| name | verify |
| description | Verify functional correctness of the Ball named $ARGUMENTS. Use this skill when users ask to verify/test a Ball, check whether a Ball works correctly, or validate a newly created Ball. |
Important: build, simulation, and test operations must be invoked via MCP tools. Do not call bbdev CLI or nix develop directly.

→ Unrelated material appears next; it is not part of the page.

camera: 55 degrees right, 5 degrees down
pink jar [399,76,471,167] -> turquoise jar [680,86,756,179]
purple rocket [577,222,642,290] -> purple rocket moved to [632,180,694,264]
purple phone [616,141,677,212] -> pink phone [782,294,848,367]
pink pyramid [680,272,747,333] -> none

Phase 1 - Completeness Check
Use /check logic to validate registration consistency, then ensure all required artifacts exist and fill missing pieces:
- Ball implementation:
arch/src/main/scala/framework/balldomain/prototype/<name>/
- Registration entry in
arch/src/main/scala/framework/balldomain/configs/default.json
- ISA macro file in
bb-tests/workloads/lib/bbhw/isa/
- CTest file in
bb-tests/workloads/src/CTest/toy/
Phase 2 - Build and Simulate
- Run MCP tool
bbdev_workload_build to build all CTests
- Run MCP tool
bbdev_verilator_run for this Ball's CTest
- binary naming format:
ctest_<name>_test_singlecore-baremetal
- set
batch=true
- If build/simulation fails, switch to
/debug flow
Phase 3 - PMC Performance Analysis
After simulation passes, analyze PMC traces from bdb.log:
- Locate log directory (
ls -t arch/log/ | head -5)
- Search
[PMCTRACE] BALL entries in bdb.log and extract elapsed cycles for the target Ball
- Summarize:
- average elapsed cycles per task
- max/min elapsed cycles
- total invocation count
Phase 4 - Waveform Analysis (when simulation fails)

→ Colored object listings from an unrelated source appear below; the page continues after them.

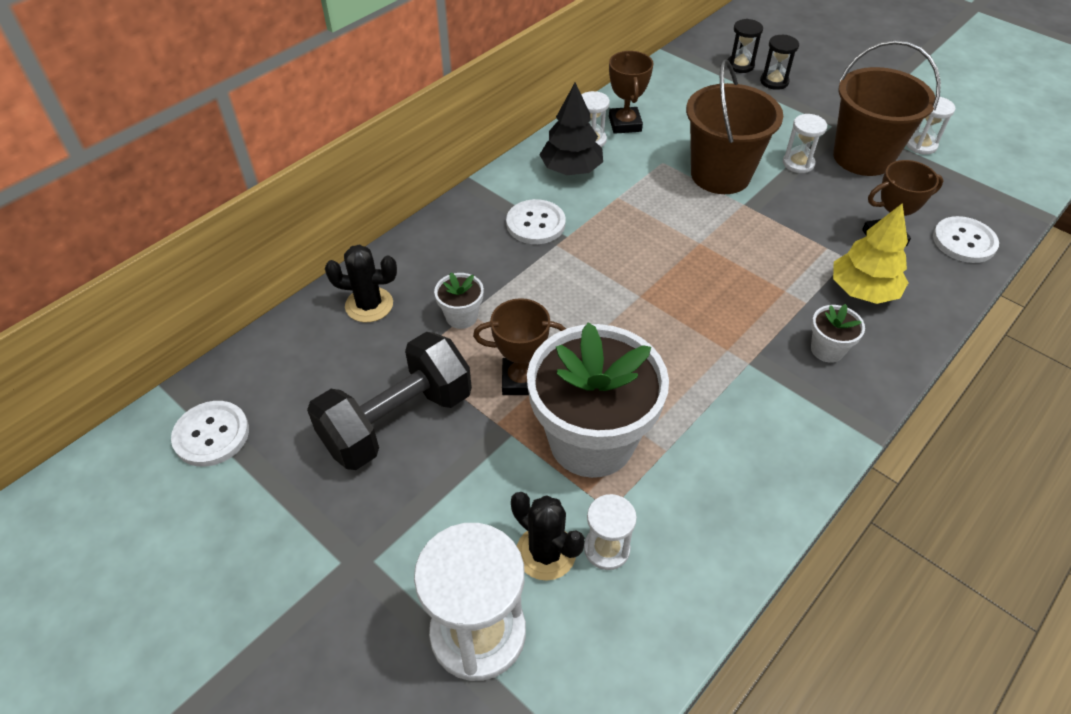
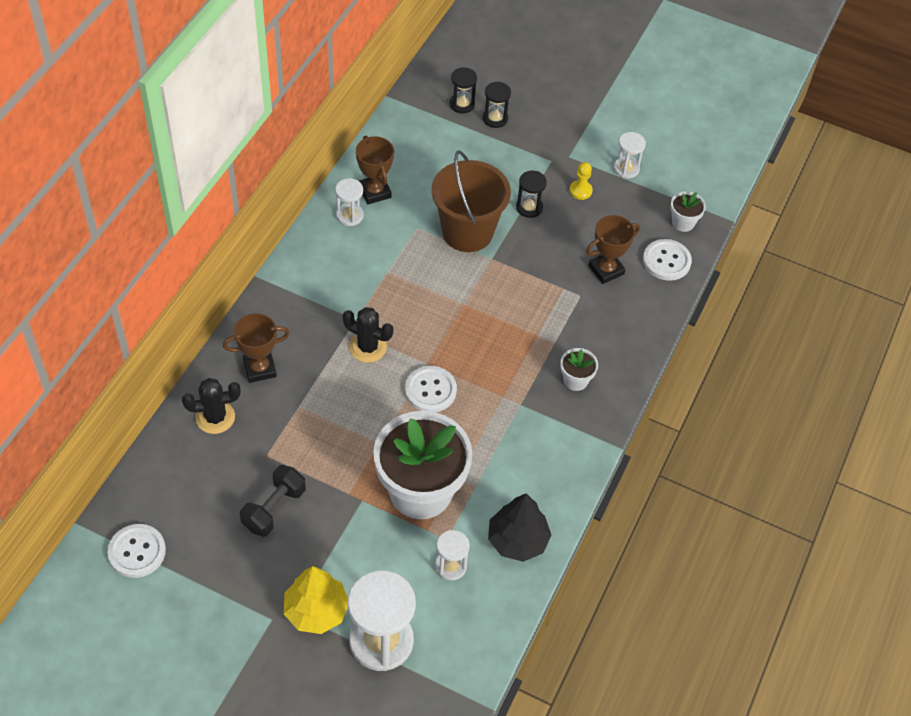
camera: 20 degrees left, 5 degrees up
black dumbbell [307,332,472,470] -> black dumbbell [240,465,306,537], size x0.62
white flower pot [434,273,484,329] -> white flower pot moved to [670,191,706,232]
brown trophy [473,298,566,395] -> brown trophy moved to [223,313,290,383]
white button [506,199,566,244] -> white button moved to [405,366,457,412]
black cactus [511,492,585,581] -> black cactus moved to [343,307,393,363]
black tree [540,82,603,175] -> black tree moved to [488,493,551,562]
white hourglass [783,114,827,173] -> black hourglass [516,171,547,218]
brown bucket [833,40,941,176] -> yellow pawn [570,162,593,200]
yellow tree [833,204,909,304] -> yellow tree moved to [284,566,348,634]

If simulation fails, use waveform-mcp for precise timing analysis in addition to logs. See /waveform.
Key signal checklist:
cmdReq.valid && cmdReq.ready (command handshake)
- SRAM
req.valid/ready and resp.valid (read/write timing)
- FSM state register (state transitions)
cmdResp.valid && cmdResp.fire (completion handshake)
Failure Handling
If simulation result is FAILED, run /debug for systematic troubleshooting.